Trop, trop, trop.
Non?

Trop d’images, de visages, trop de chagrins, trop de grains de sel, de pixels, trop d’événements et de non-événements, trop de morceaux de vie (pas assez de vie?), trop de questions impossibles, trop de réponses possibles, j’ai trop vécu déjà et pourtant, je ne m’appartiens pas.
Qui fera le tri pour moi?

Allons, benjam… Les règles de l’art imposent leurs codes, la bienséance impose ses normes, le marché dicte ses lois (puisque ses chiffres ont force de loi), le bon goût érige ses barrières, le bon grain ne saurait tolérer longtemps la promiscuité de l’ivraie et, avec fermeté, le recul invite toujours à l’autocritique, à une forme de sélection voire de hiérarchie… non?

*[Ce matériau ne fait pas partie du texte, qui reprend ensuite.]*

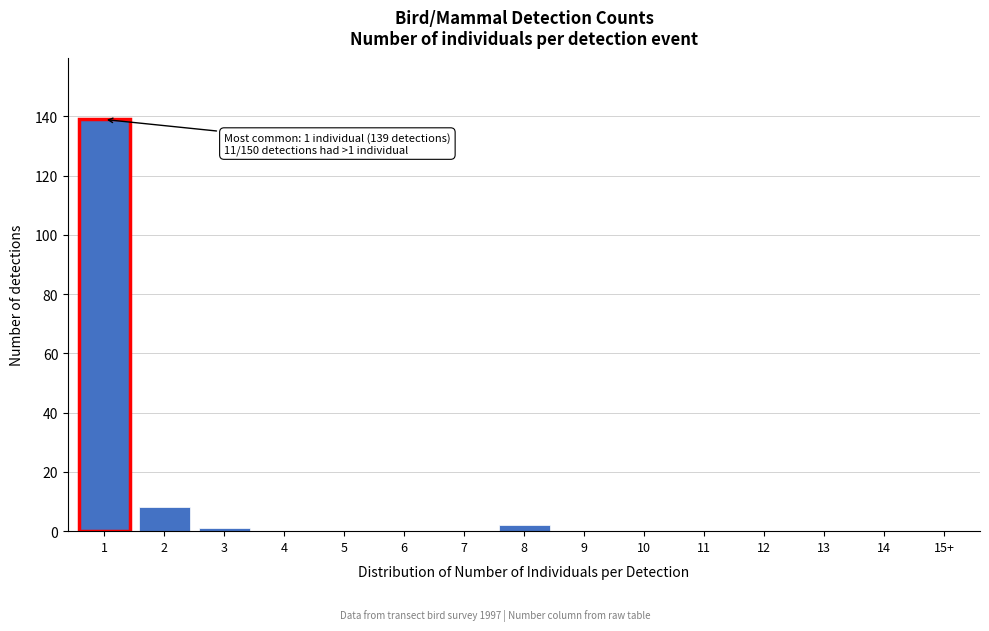

Reading left to right, transcribe all the data shown in this chart.

1=139	2=8	3=1	4=0	5=0	6=0	7=0	8=2	9=0	10=0	11=0	12=0	13=0	14=0	15+=0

Elémentaire, chacun sait cela, qui s’enseigne dès les écoles.

Et pourtant… s’il fallait, ou si l’on pouvait voir, dans le refus du tri, non un renoncement mais au contraire une proposition, une forte proposition, faite de doute et d’aplomb à la fois, une tentative presque insolente?
Au milieu, parmi l’amas d’instants et les bouts d’espaces, on aurait pu faire des groupes: les photos “bonnes” ou les “pas bonnes”? (ouille ouille ouille), l’insolite ou l’infrabanal, l’intime ou l’extériorisation, le défoulement ou le refoulement, les moins rouges, le plus… plasticiennes?
Mais c’est aussi une forme de discrétion que d’avoir laissé les Fragonard surnager parmi les images du dimanche, comme c’est une forme de pudeur de n’avoir pas souligné les images courageuses (il y en a, notamment ces autoportraits sans concession, tout en écorce, tragiques et joyeux) au milieu de la masse devenue presque indistincte.

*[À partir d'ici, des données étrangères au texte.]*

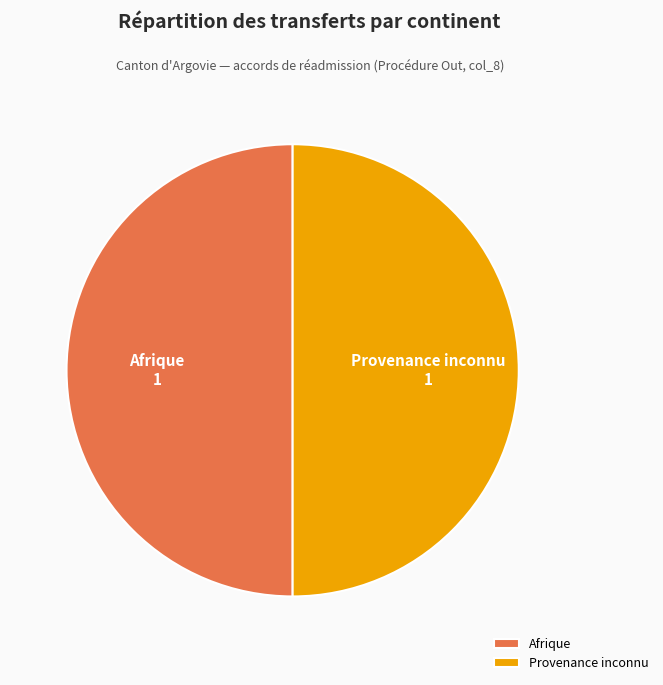

Combined, do Provenance inconnu and Afrique account for over 50%?

Yes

Nous ne verrons pas tout, non. Peut-être même n’y verrons-nous rien. Tant pis pour les précautions, tant pis pour l’épure – il faudra bien errer, piétiner, et l’on n’échappera pas à l’ivresse du nombre. Mais derrière cette foule d’images, comme derrière la jungle des masques, se laisse entendre une question, une requête à la fois timide, extravagante et impérieuse, à nous lancée par le photographe: prenez-moi comme je suis, prenez-moi autant que je suis.
Du moins là, à l’instant où je vous le demande.